» TRECHO DO DOCUMENTO:
-=-=-=-=-
PALAVRAS-CHAVE: Direito Desportivo. Justiça desportiva. Jurisdição. Competência.

 

INTRODUÇÃO      

O Direito Desportivo, tema central da presente pesquisa, é considerado uma seara do direito relativamente nova. Em virtude disso, a produção doutrinária a respeito do tema ainda é escassa.

Os novos ramos das ciências jurídicas surgiram para regular valores atuais da sociedade, valores estes antes desconhecidos ou sem a relevância necessária para serem especificamente apreciados pelo direito. Essas áreas recentes do direito estão em desenvolvimento. Demanda, assim, estudos aprofundados para estabelecer suas definições, seus princípios e demarcar sua área de atuação.

O desporto atende a anseios e cumpre finalidades inerentes à saúde, à educação, à sociabilidade e à cultura. Promove a circulação de valores e riquezas. Envolve interesses políticos e mercadológicos. Logo, é notória a solidificação do desporto enquanto fenômeno social, projetando-se, consequentemente, no âmbito jurídico, motivo pelo qual não há como o Direito ignorá-lo.

Diante da evidente evolução da prática esportiva, acompanhada da necessidade de regulamentos mais técnicos e claros dentro das competições, bem como em relação às questões que cercam a prática esportiva, a Constituição Federal da República Federativa do Brasil (CRFB/88) conferiu uma atenção especial ao direito ao desporto. Entendendo ser o esporte uma forma de consolidação da dignidade humana, o legislador constitucional inseriu essa prerrogativa no capítulo “Da Ordem Social”, juntamente com os direitos à saúde e educação.
-=-=-=-=-
» TAREFA DO EXERCÍCIO 1: Copie linha por linha todos os registros abaixo, sem mudar nada. Deixe as imagens de fora.

» DADOS APRESENTADOS:
-=-=-=-=-
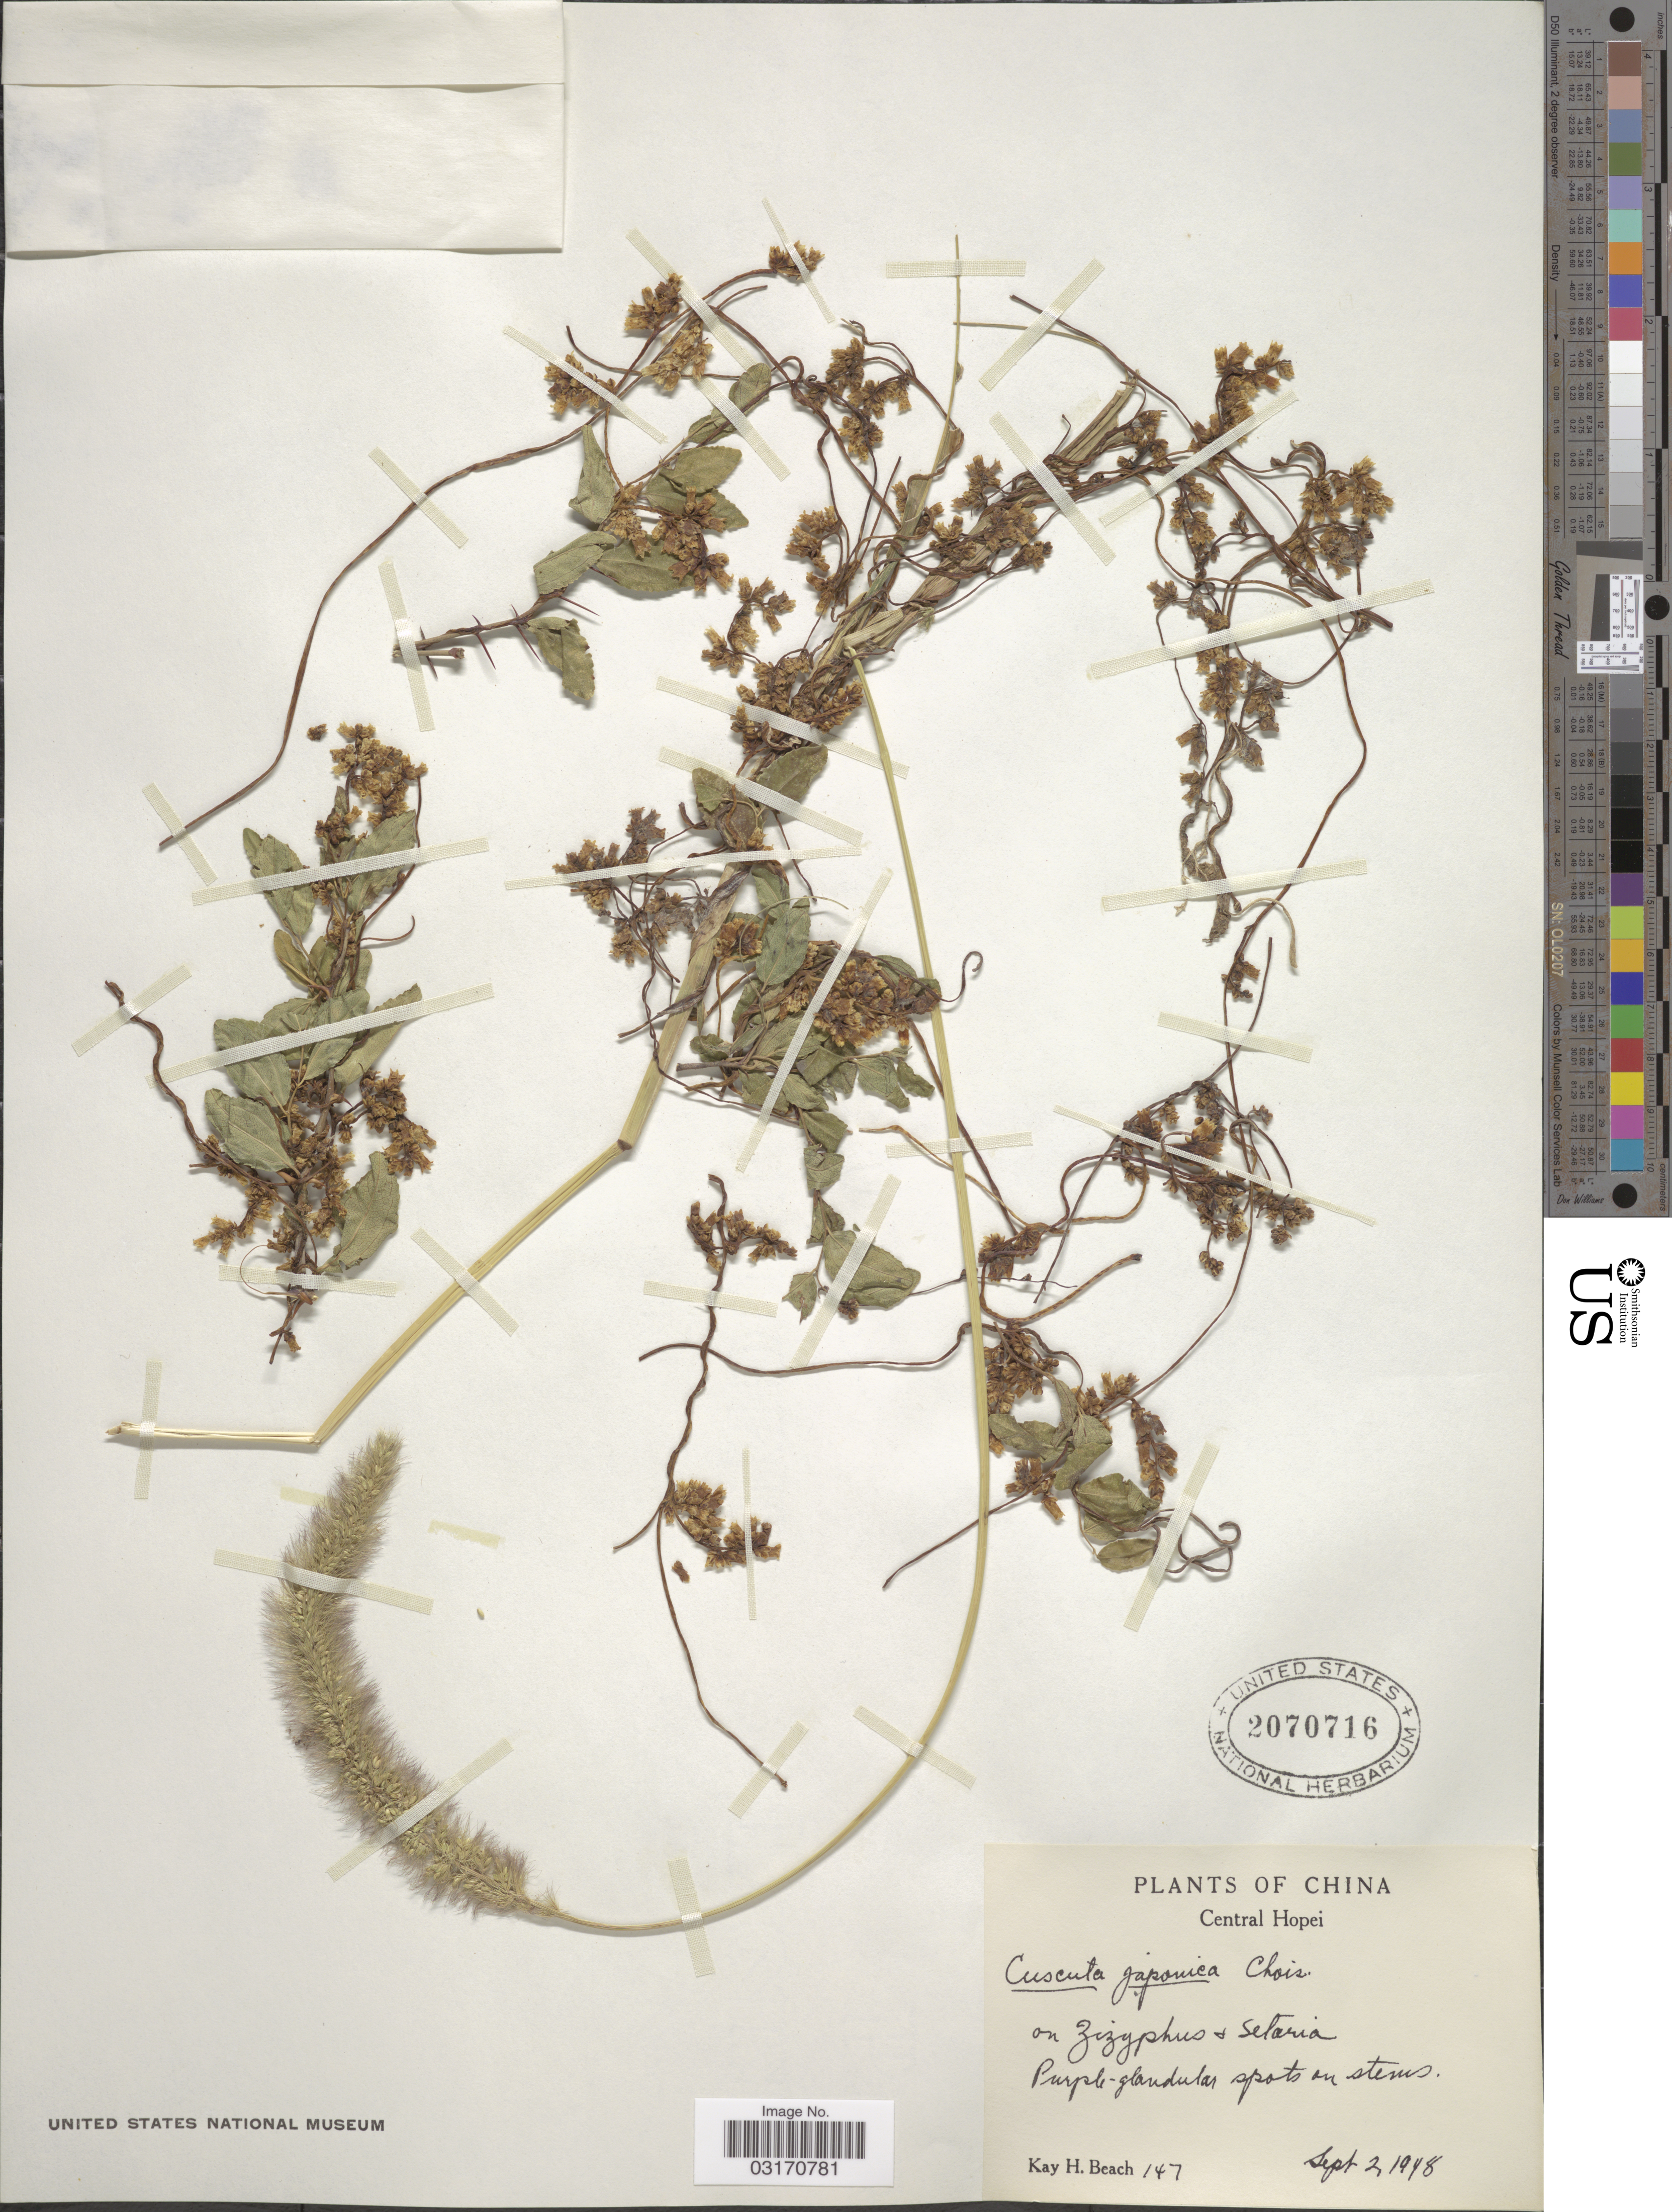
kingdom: Plantae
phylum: Tracheophyta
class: Magnoliopsida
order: Solanales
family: Convolvulaceae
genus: Cuscuta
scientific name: Cuscuta japonica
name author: Choisy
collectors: K. H. Beach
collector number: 147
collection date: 1948-09-02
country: China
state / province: Hebei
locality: Central Hopei.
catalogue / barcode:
-=-=-=-=-
» TAREFA DO EXERCÍCIO 2: Quais são as palavras-chave listadas no texto sobre Direito Desportivo? Escreva todas.

» RESPOSTA COMPLETA 1:
kingdom: Plantae
phylum: Tracheophyta
class: Magnoliopsida
order: Solanales
family: Convolvulaceae
genus: Cuscuta
scientific name: Cuscuta japonica
name author: Choisy
collectors: K. H. Beach
collector number: 147
collection date: 1948-09-02
country: China
state / province: Hebei
locality: Central Hopei.
catalogue / barcode:

» RESPOSTA COMPLETA 2:
- Direito Desportivo
- Justiça desportiva
- Jurisdição
- Competência